The study (Download analysis above), prepared by Associate Professor Dr Graeme Wells, examined support for the Tasmanian forest industry from 1997 to 2008 and found that the industry has been given more than $630 million in direct and indirect subsidies. The study also found that despite the huge taxpayer funded subsides, which were intended to create jobs, that there have been steady job losses over the same period. The groups are asking for wasteful taxpayer funding for logging industry political advertising, the Tarkine forestry road, and pulp mill handouts, to be axed in this years Tasmanian Government budget, to be released on Thursday.
Government subsidies to the logging industry have failed to stop jobs being lost in the industry, and have failed to protect the environment meaning that taxpayers have lost out. Premier Bartlett needs to demonstrate a different approach in this weeks budget, said Paul Oosting campaigner for The Wilderness Society.
The timber industry always has and always will be an important part of Tasmanias economy but it needs to stand on its own two feet, commented Phillip Pullinger Director of Environment Tasmania, Whilst other sectors such as manufacturing, small business, tourism and agriculture have largely had to face up to the hard realities of the free market woodchip companies have been getting a free ride at the taxpayers expense, he said,
We are asking for some commercial accountability to brought into the management of logging in Tasmania. The treasurer should insist on Forestry Tasmania delivering a commercial rate of return. There should also be an axing of grossly wasteful spending, such as the taxpayer funding for the highly political logging advertising campaigns that are currently being run, concluded Dr Pullinger
Tasmania can ill afford to continue to neglect our environment, health care system and tourism industries while the logging industry is propped up by the taxpayer, concluded Mr Oosting.

::::::::

## ASSIGNED TASK A
List the other sectors that the passage on Tasmanian forestry subsidies says have largely had to face the hard realities of the free market.
## ASSIGNED TASK B
From the passage on Tasmanian forestry subsidies, write out the text from "Government subsidies to" up to and including "The Wilderness Society.".
The lines that come next aren't needed.

## INPUT DATA
::::::::

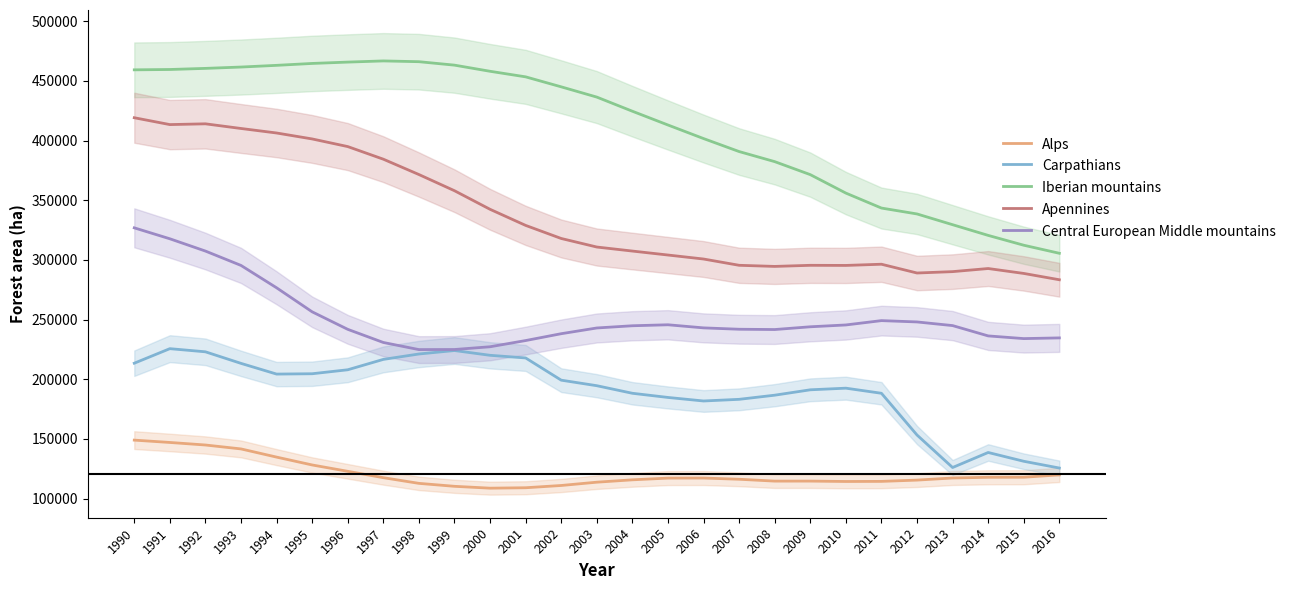

What is the difference between the maximum and second lowest values in the Central European Middle mountains series?

101954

::::::::

## RESPONSE AREA A
manufacturing, small business, tourism, agriculture

## RESPONSE AREA B
Government subsidies to the logging industry have failed to stop jobs being lost in the industry, and have failed to protect the environment meaning that taxpayers have lost out. Premier Bartlett needs to demonstrate a different approach in this weeks budget, said Paul Oosting campaigner for The Wilderness Society.